Doch die Antwort ließ seine Pläne platzen: „Ich bekam die Auskunft, dass ich meine Außengastronomie am 31. Oktober abbauen muss, ansonsten erfolgt die amtliche Beseitigung des Biergartens.“ Auch der Hinweis auf den Gemeinderatsbeschluss half nicht weiter: Es seien noch weitere Schritte nötig, um diesen Beschluss umzusetzen, hieß es seitens der Stadtverwaltung. Verwiesen wurde darauf, dass zunächst die Sondernutzungssatzung geändert werden müsse.

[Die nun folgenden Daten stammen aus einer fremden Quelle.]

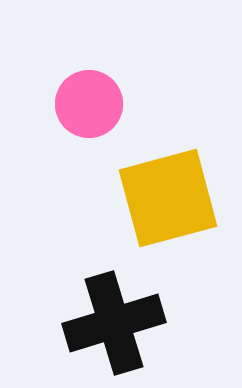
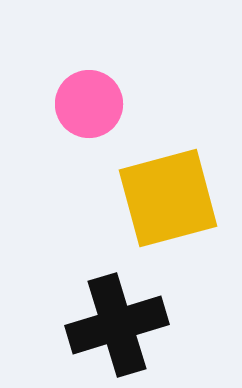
black cross: moved 3 px right, 2 px down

Weihreter ist enttäuscht. „Mir geht es nicht um meinen Umsatz“, sagt er. Er sei Pensionär und auf diese Einnahmen durch die Außenbewirtschaftung nicht angewiesen. Ihm liege vielmehr daran, Leben in die zunehmend trister werdende Fußgängerzone zu bringen. Warum ein paar Stehtische stören sollten, leuchtet ihm nicht ein.

Ähnlich geht es Stephanie Hüper vom „Wohntraum Heidenheim“ ein paar Häuser weiter südlich in der Hauptstraße. „Es gibt auch im Winter schöne Tage“, sagt sie. Die Bestuhlung vor dem Elmar-Doch-Haus hätte sie abgebaut, die Tische vor ihrem Café jedoch stehen gelassen.

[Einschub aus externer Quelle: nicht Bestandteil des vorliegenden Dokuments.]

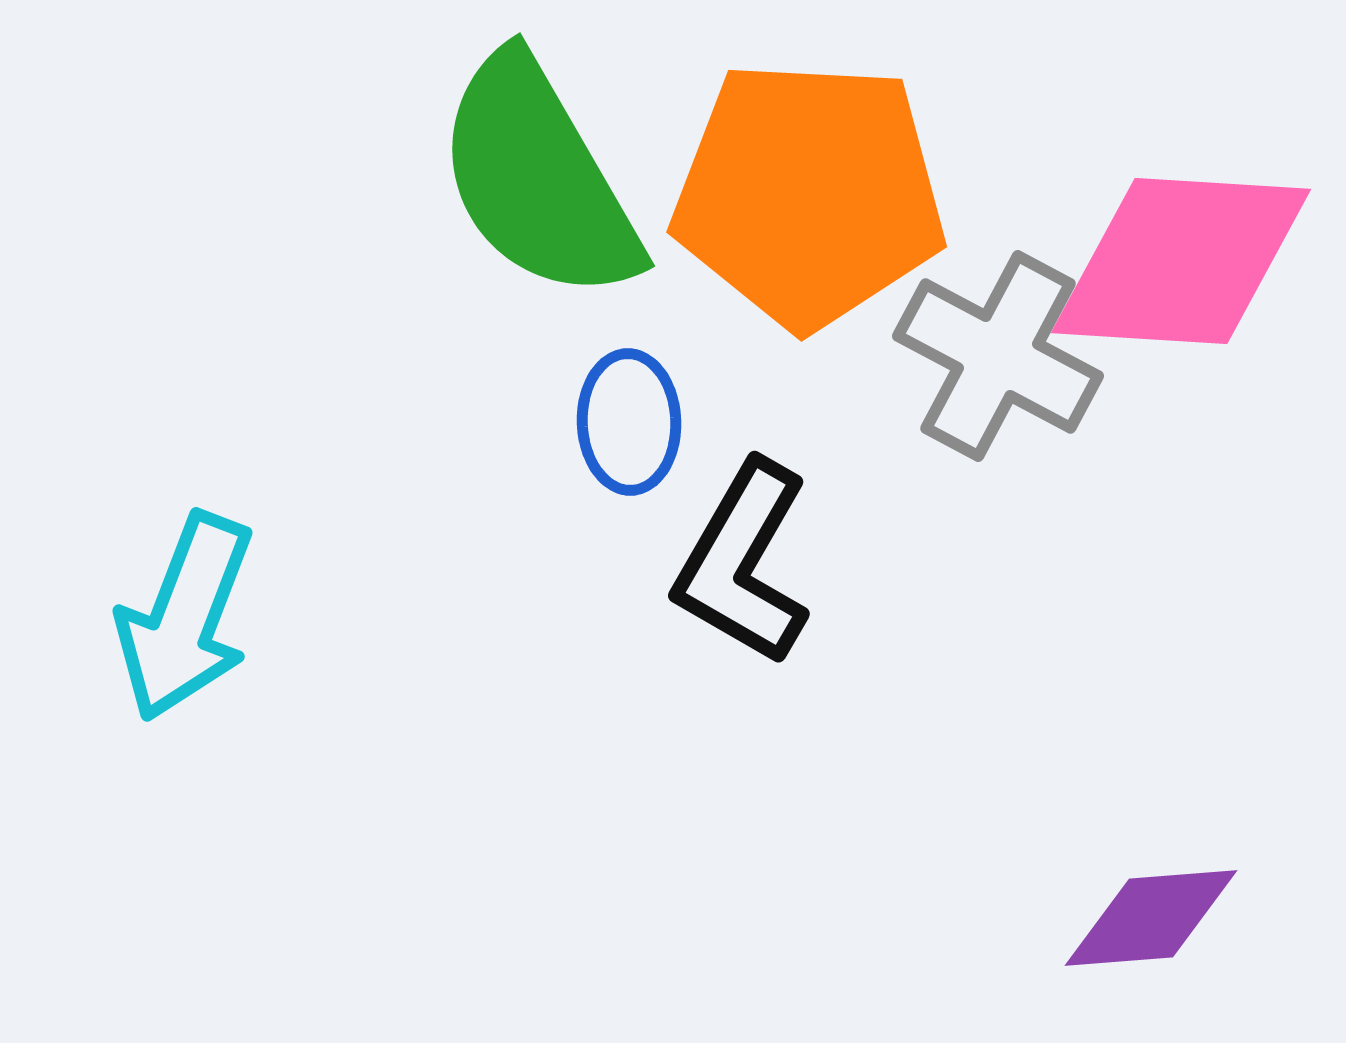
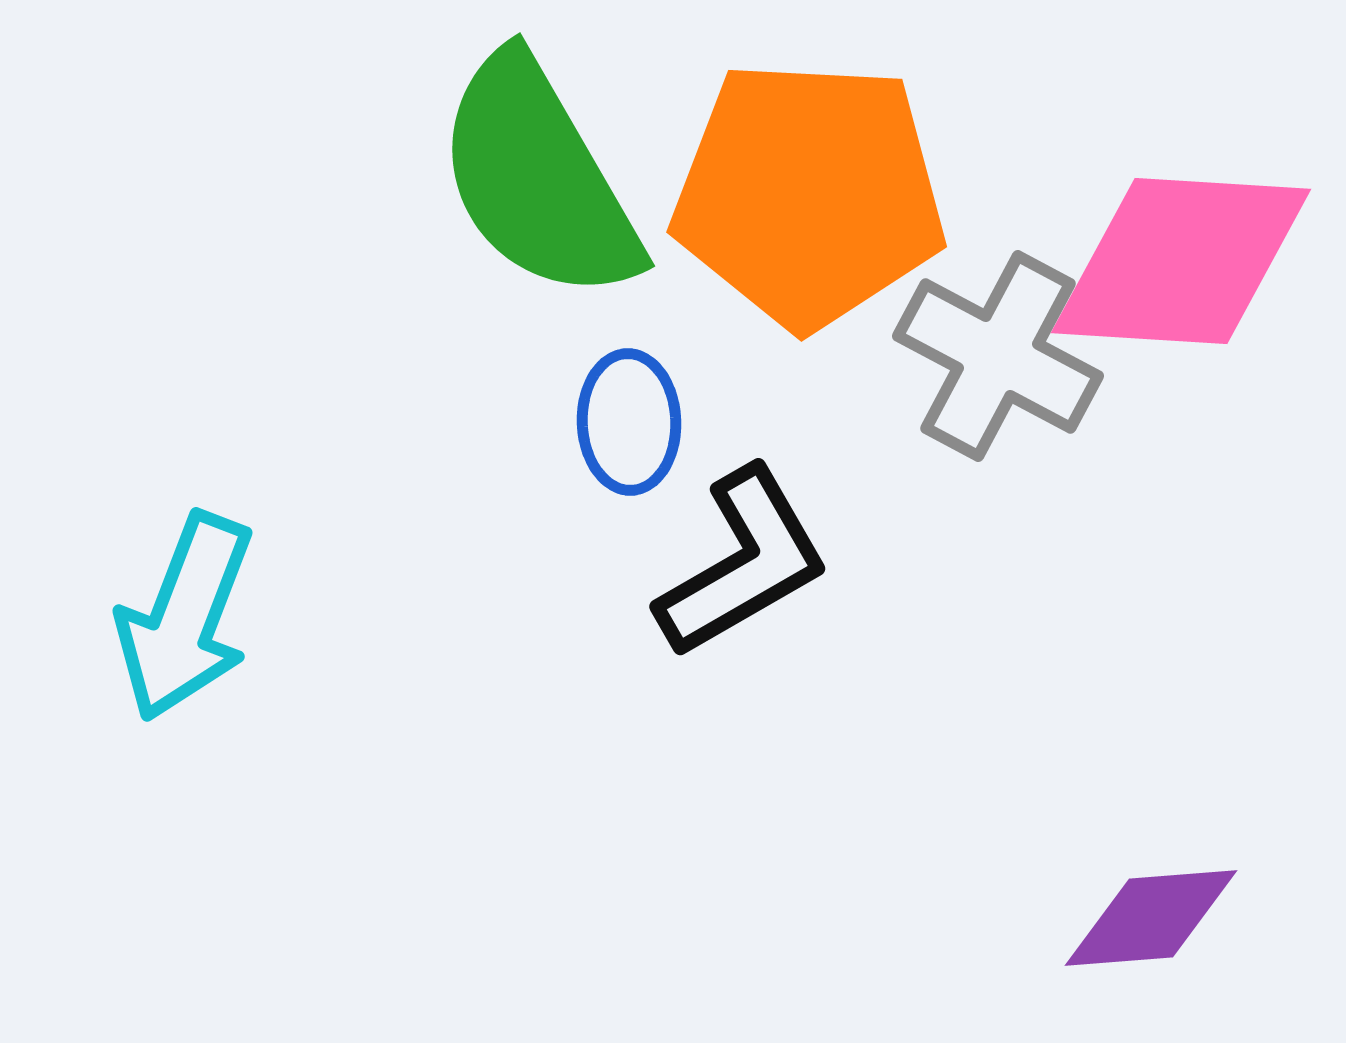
black L-shape: rotated 150 degrees counterclockwise
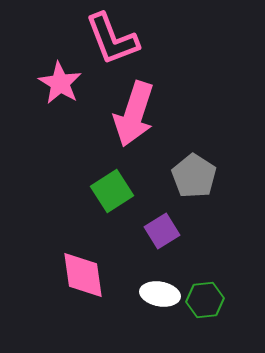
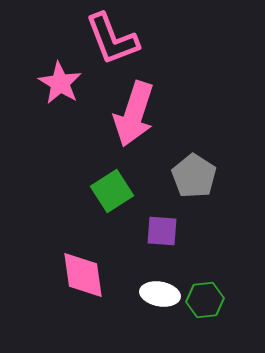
purple square: rotated 36 degrees clockwise
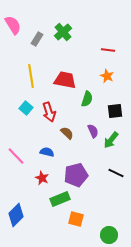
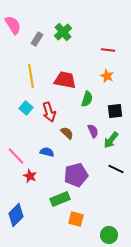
black line: moved 4 px up
red star: moved 12 px left, 2 px up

Der Gemeinderat hatte im März beschlossen, die Wintersperre für die Freischanksaison aufzuheben. Der Gastronom hätte dann die Räum- und Streupflicht für die bewirtschafteten Flächen. Außerdem dürfe die Bestuhlung den städtischen Räum- und Streudienst nicht behindern. Aus Klimaschutzgründen sind Heizpilze nicht gestattet.

Warum ist die Satzung fünf Monate nach dem politischen Beschluss nicht geändert?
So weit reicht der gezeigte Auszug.